START Document section

R/houseRange.R

Defines functions pm_parse_range pm_houseRange_parse pm_houseRange_match pm_houseRange_none pm_houseRange_detect pm_houseRange_all pm_houseRange_any

Documented in pm_houseRange_all pm_houseRange_any pm_houseRange_detect pm_houseRange_match pm_houseRange_none pm_houseRange_parse

#' Do Any Addresses Have House Ranges
#'
#' @description Determine whether the house range test returns any matches.
#'
#' @details A house range is used in some parts of the United States.
#'    House ranges typically look like \code{121-123 Main St}.
#'
#' @usage pm_houseRange_any(.data)
#'
#' @param .data A postmastr object created with \link{pm_prep}
#'
#' @return A logical scalar is returned that is \code{TRUE} if the data contains at least
#'     house range and \code{FALSE} if they do not.
#'
#' @export
pm_houseRange_any <- function(.data){

  # check for object and key variables
  if (pm_has_uid(.data) == FALSE){
    stop("The variable 'pm.uid' is missing from the given object. Create a postmastr object with pm_identify and pm_prep before proceeding.")
  }

  if (pm_has_address(.data) == FALSE){
    stop("The variable 'pm.address' is missing from the given object. Create a postmastr object with pm_prep before proceeding.")
  }

  # test and create output
  .data <- pm_houseRange_detect(.data)
  out <- any(.data$pm.hasHouseRange, na.rm = TRUE)

  # return output
  return(out)

}

#' Do All Addresses Have House Ranges
#'
#' @description Determine whether all addresses have a house range.
#'
#' @details A house range is used in some parts of the United States.
#'    House ranges typically look like \code{121-123 Main St}.
#'
#' @usage pm_houseRange_all(.data)
#'
#' @param .data A postmastr object created with \link{pm_prep}
#'
#' @return A logical scalar is returned that is \code{TRUE} if all observations contain
#'     a house range and \code{FALSE} otherwise.
#'
#' @export
pm_houseRange_all <- function(.data){

  # check for object and key variables
  if (pm_has_uid(.data) == FALSE){
    stop("The variable 'pm.uid' is missing from the given object. Create a postmastr object with pm_identify and pm_prep before proceeding.")
  }

  if (pm_has_address(.data) == FALSE){
    stop("The variable 'pm.address' is missing from the given object. Create a postmastr object with pm_prep before proceeding.")
  }

  # test and create output
  .data <- pm_houseRange_detect(.data)
  out <- all(.data$pm.hasHouseRange, na.rm = TRUE)

  # return output
  return(out)

}

#' Detect Presence of House Range
#'
#' @description Determine the presence of a houge range in a string.
#'
#' @details A house range is used in some parts of the United States.
#'    House ranges typically look like \code{121-123 Main St}.
#'
#' @usage pm_houseRange_detect(.data)
#'
#' @param .data A postmastr object created with \link{pm_prep}
#'
#' @return A tibble with a new logical variable \code{pm.hasHouse} that is
#'     \code{TRUE} if a house number is found in the first word of the address
#'     and \code{FALSE} otherwise.

END Document section

Work task A:
According to the house range source file, what do house ranges typically look like?

START Recorded data

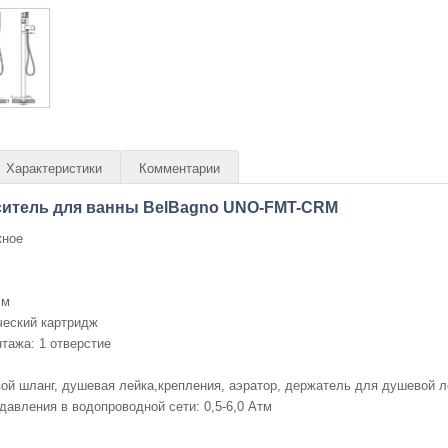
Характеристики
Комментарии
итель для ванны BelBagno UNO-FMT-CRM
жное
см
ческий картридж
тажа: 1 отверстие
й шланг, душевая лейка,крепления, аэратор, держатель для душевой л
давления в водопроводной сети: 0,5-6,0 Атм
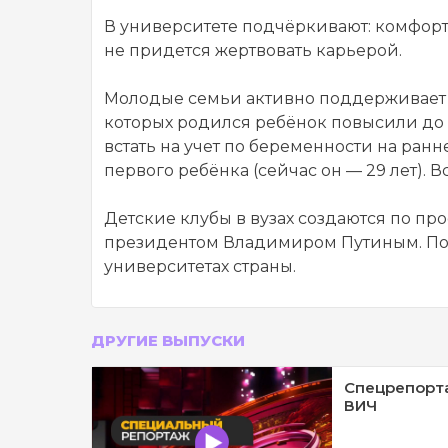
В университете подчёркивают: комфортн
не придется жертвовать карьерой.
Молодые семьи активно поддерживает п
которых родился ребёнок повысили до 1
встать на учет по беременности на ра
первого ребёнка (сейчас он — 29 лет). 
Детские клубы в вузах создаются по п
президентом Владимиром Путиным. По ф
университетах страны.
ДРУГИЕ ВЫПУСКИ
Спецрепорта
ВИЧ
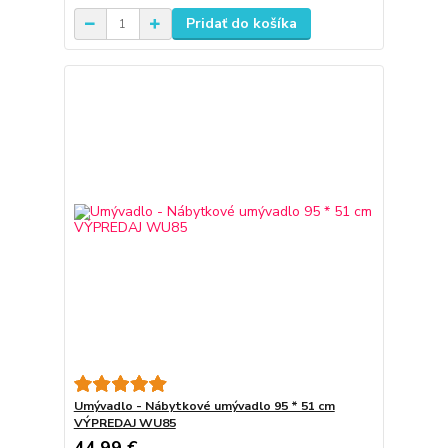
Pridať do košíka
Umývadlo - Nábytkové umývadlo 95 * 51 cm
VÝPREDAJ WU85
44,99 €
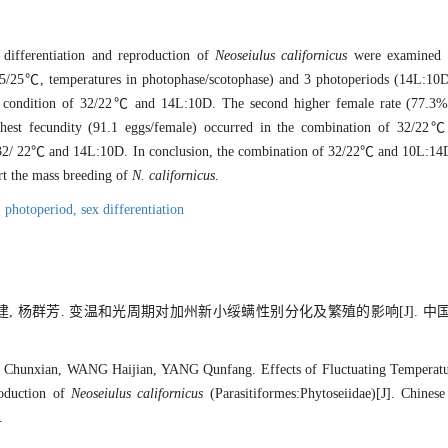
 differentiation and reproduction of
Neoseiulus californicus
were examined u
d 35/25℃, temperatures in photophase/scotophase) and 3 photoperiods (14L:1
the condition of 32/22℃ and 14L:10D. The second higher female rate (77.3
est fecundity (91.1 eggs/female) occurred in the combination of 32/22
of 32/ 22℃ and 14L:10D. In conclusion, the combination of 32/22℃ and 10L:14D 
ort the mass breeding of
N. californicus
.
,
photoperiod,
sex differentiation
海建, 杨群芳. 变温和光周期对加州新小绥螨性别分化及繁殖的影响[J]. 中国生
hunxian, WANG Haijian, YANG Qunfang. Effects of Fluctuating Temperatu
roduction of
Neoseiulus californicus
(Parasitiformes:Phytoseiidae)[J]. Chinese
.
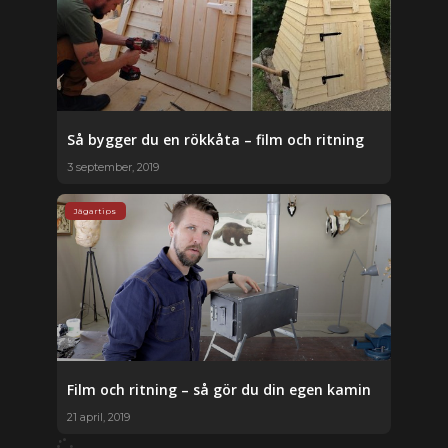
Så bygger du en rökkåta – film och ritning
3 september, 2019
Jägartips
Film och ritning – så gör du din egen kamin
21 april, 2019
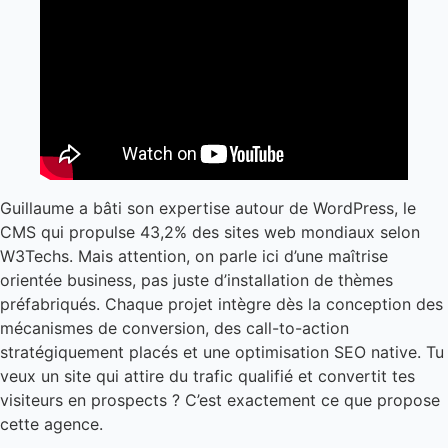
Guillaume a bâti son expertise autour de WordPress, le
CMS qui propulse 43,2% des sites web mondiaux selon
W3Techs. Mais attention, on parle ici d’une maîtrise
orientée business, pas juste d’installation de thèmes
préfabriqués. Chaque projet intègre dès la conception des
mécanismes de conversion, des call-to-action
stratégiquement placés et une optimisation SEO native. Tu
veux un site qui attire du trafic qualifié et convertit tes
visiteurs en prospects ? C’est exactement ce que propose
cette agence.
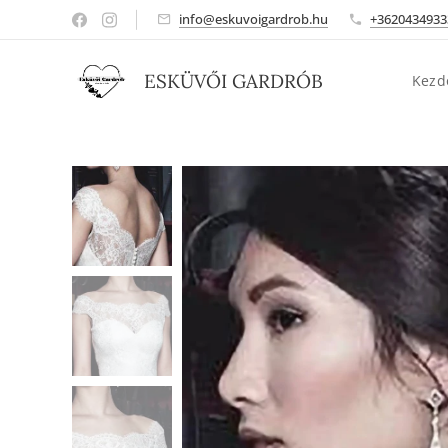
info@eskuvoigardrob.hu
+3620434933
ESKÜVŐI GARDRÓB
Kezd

END Recorded data
START Recorded data

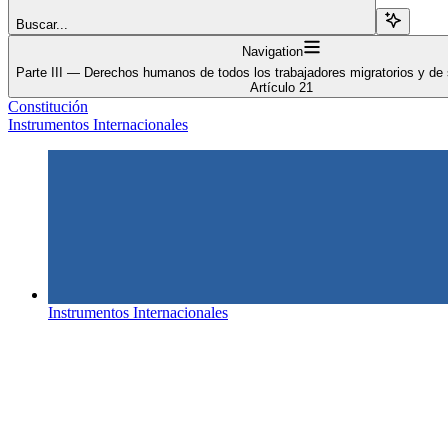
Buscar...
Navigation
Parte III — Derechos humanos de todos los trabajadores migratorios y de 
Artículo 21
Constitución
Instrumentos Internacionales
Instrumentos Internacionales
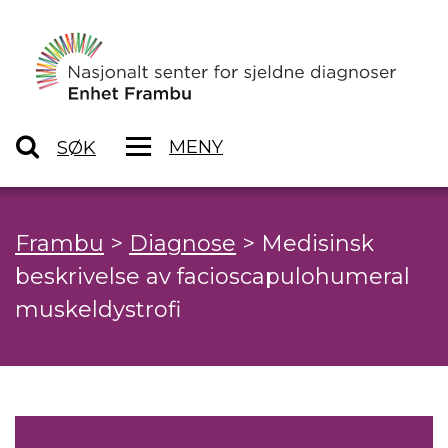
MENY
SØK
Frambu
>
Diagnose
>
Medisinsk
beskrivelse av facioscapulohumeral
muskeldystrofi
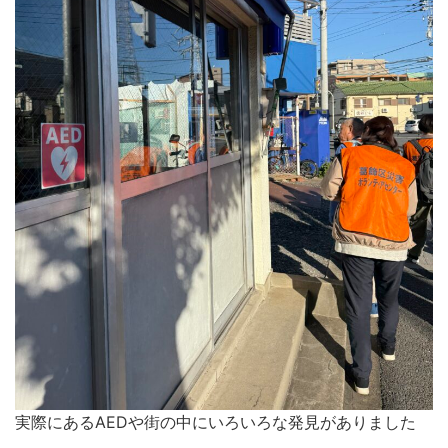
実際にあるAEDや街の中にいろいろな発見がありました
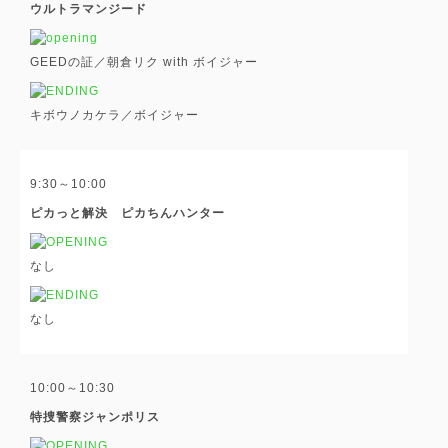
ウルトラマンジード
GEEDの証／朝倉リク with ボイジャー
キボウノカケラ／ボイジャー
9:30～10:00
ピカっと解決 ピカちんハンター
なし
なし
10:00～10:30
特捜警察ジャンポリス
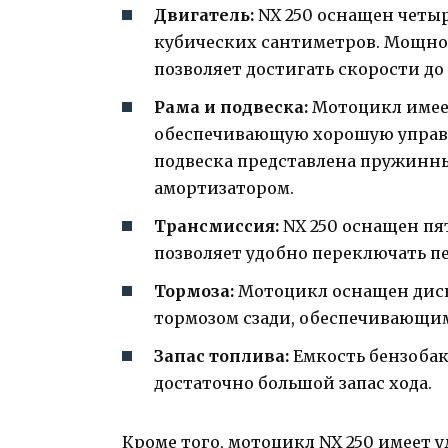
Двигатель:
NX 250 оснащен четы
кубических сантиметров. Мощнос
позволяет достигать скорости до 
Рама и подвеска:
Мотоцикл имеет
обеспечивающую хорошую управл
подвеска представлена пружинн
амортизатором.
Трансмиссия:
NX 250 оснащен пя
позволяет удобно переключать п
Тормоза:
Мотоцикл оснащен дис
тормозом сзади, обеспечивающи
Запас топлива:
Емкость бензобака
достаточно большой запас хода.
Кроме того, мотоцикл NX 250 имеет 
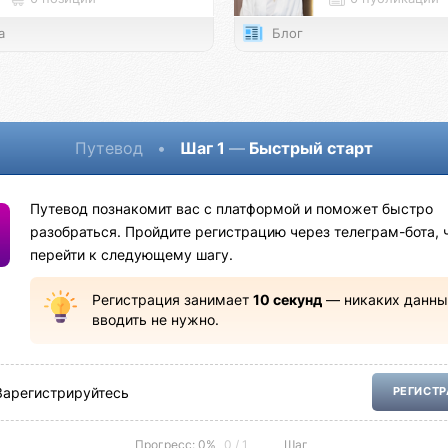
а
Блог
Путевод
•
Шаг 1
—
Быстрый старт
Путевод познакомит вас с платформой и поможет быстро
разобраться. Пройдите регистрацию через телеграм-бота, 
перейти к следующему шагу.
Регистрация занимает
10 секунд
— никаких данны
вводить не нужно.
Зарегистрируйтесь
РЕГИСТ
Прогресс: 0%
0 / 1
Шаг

END Recorded data
START Recorded data

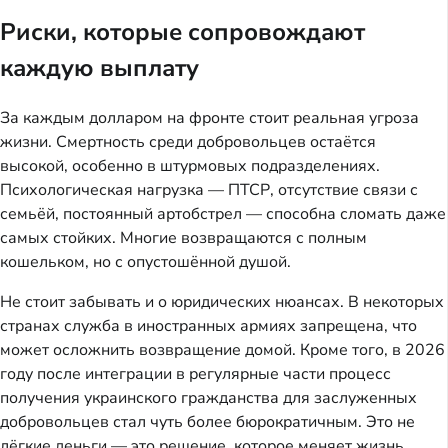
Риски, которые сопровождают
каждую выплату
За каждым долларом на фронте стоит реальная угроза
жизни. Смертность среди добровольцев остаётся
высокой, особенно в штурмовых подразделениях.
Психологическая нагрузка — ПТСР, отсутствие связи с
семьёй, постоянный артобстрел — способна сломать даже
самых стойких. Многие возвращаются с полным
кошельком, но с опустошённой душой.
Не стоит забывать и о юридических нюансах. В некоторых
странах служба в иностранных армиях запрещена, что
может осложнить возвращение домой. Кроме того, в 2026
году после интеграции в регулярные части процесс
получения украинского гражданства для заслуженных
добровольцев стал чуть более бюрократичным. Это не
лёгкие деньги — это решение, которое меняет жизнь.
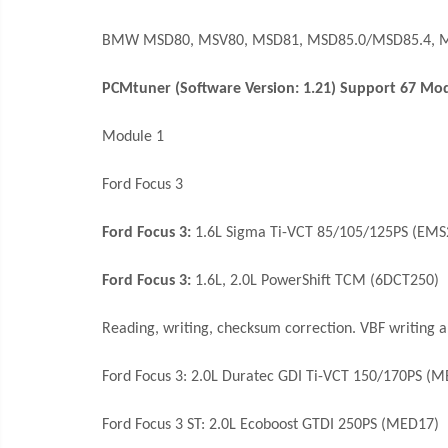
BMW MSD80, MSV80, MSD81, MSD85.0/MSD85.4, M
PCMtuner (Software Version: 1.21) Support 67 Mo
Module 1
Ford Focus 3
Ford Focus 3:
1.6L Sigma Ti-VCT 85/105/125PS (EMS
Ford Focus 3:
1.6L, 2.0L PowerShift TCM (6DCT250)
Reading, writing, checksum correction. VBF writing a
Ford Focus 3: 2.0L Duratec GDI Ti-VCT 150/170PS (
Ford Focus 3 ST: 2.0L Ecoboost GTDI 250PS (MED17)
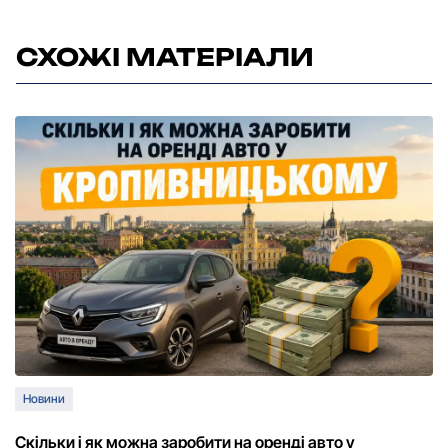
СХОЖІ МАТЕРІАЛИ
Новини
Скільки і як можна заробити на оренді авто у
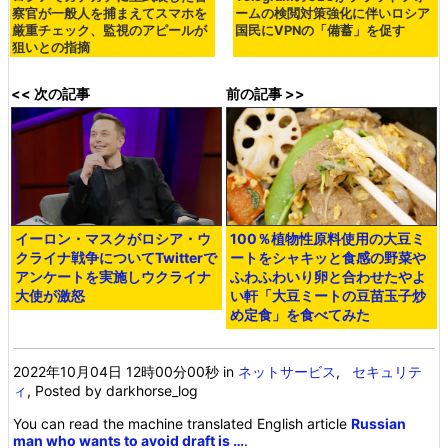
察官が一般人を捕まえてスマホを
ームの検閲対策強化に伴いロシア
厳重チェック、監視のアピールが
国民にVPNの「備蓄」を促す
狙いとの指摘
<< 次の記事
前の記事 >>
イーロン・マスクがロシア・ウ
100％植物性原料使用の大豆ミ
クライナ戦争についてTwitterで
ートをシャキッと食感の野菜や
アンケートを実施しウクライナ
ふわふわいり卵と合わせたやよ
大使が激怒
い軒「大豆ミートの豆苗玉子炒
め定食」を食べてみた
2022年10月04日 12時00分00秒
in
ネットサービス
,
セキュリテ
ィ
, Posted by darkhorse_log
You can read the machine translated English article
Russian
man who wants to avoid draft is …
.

END Recorded data

Work task B:
Edit the part of the rows that opens with the line containing "Guillaume a bâti" and closes with the line containing "préfabriqués. Chaque projet", replacing "WordPress" with "Drupal" and leaving everything else unchanged. Return only those lines.

Task result A:
121-123 Main St

Task result B:
Guillaume a bâti son expertise autour de Drupal, le
CMS qui propulse 43,2% des sites web mondiaux selon
W3Techs. Mais attention, on parle ici d’une maîtrise
orientée business, pas juste d’installation de thèmes
préfabriqués. Chaque projet intègre dès la conception des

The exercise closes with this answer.